Development of Hsp90 C-terminal inhibitors with noviomimetics that manifest anti-proliferative activities

  • RSC Med Chem. 2024 Jan 18;15(3):888-894. doi: 10.1039/d3md00529a.
Eva Amatya  1 Chitra Subramanian  2 Mark S Cohen  2 Brian S J Blagg  1
Affiliations
  • 1. Department of Chemistry and Biochemistry, Warren Center for Drug Discovery, University of Notre Dame Notre Dame Indiana 46556 USA [email protected].

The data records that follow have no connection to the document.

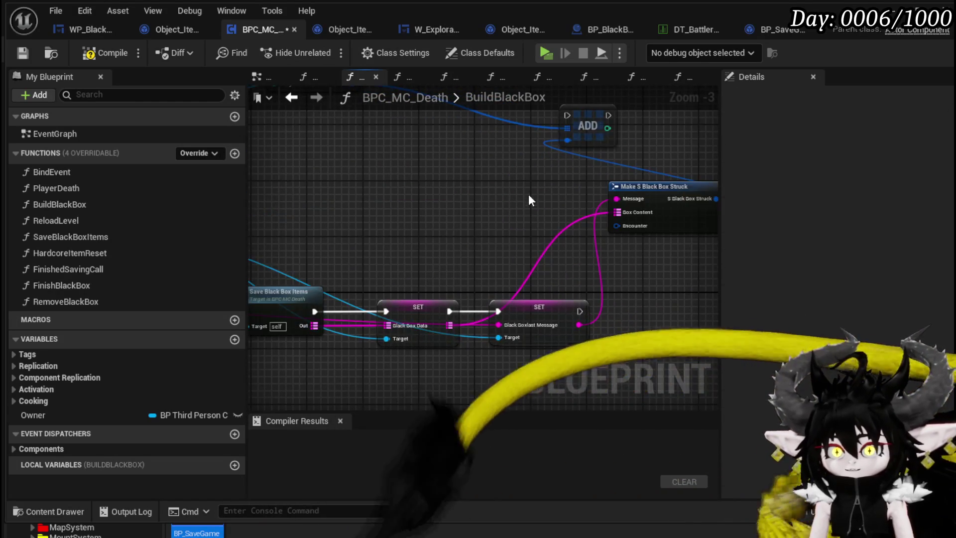
left_click_drag(528, 195, 507, 184)
Step: Place the Make S Black Box struct and ADD nodes beside the SET chain
left_click_drag(631, 175, 658, 308)
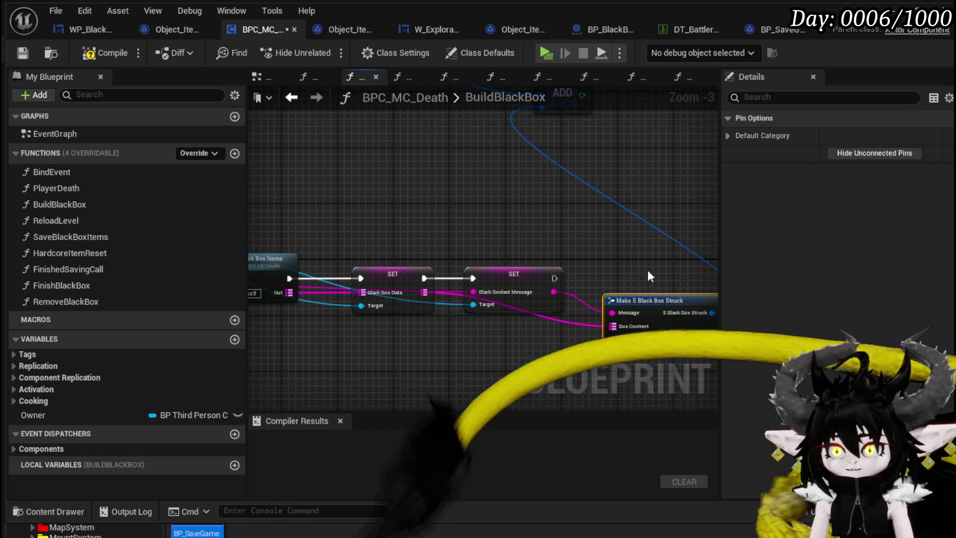
left_click_drag(648, 270, 555, 317)
mouse_move(462, 123)
left_mouse_down()
mouse_move(559, 261)
mouse_move(573, 298)
mouse_move(551, 291)
left_mouse_up()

  • 2. Cancer Center at Illinois, University of Illinois Urbana-Champaign Urbana Illinois 61801 USA.
Abstract

Inhibition of the HSP90 C-terminal domain offers a promising opportunity to treat numerous diseases/indications. Furthermore, the development of HSP90 C-terminal inhibitors (CTIs) is advantageous over N-terminal inhibitors because it avoids the detriments associated with induction of the heat shock response (HSR). However, the lack of co-crystal structures of small molecules bound to the C-terminus have hindered their development. Therefore, structure-activity relationship (SAR) studies have been pursued to optimize such inhibitors. Noviose sugar surrogates, also known as noviomimetics have been prepared to investigate the size and nature of the C-terminal domain binding pocket. Herein, we report the synthesis and anti-proliferative activity manifested by this new series of HSP90 C-terminal inhibitors.